▸ **What you are asked to do**: Identify each line in the records below that contains the word "неудовлетворительную", and copy it.

▸ **Information shown**:
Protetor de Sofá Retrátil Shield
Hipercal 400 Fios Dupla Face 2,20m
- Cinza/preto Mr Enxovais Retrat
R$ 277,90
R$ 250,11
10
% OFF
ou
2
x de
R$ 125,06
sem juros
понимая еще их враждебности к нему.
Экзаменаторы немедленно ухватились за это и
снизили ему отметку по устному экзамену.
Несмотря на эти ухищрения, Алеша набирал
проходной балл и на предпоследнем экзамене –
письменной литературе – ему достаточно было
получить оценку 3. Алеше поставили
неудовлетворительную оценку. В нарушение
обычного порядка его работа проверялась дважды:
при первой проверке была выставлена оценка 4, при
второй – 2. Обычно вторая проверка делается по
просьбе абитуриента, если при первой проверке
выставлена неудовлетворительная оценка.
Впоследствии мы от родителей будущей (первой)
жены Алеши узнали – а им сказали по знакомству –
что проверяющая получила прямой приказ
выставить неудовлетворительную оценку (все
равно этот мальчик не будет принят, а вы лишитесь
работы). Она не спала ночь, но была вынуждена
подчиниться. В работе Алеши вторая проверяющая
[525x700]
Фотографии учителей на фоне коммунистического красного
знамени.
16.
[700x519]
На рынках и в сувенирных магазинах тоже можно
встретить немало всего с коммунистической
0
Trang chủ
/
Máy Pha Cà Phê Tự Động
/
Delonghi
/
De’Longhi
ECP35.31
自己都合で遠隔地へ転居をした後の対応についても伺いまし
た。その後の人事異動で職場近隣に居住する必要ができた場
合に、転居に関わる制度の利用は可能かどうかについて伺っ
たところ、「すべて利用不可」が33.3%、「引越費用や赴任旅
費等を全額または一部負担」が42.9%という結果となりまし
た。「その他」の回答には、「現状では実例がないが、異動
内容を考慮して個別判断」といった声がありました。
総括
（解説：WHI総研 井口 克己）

▸ **Exercise response**:
неудовлетворительную оценку. В нарушение
выставить неудовлетворительную оценку (все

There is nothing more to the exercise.